Given data Block Start
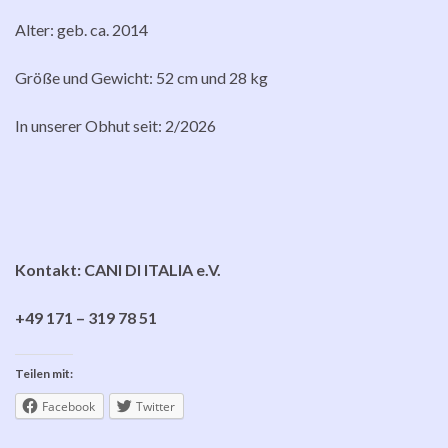
Alter: geb. ca. 2014
Größe und Gewicht: 52 cm und 28 kg
In unserer Obhut seit: 2/2026
Kontakt: CANI DI ITALIA e.V.
+49 171 – 319 78 51
Teilen mit:
Facebook
Twitter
Given data Block End
Copy out every line of text in the material word for word, leaving out the pictures.

Alter: geb. ca. 2014
Größe und Gewicht: 52 cm und 28 kg
In unserer Obhut seit: 2/2026
Kontakt: CANI DI ITALIA e.V.
+49 171 – 319 78 51
Teilen mit:
Facebook
Twitter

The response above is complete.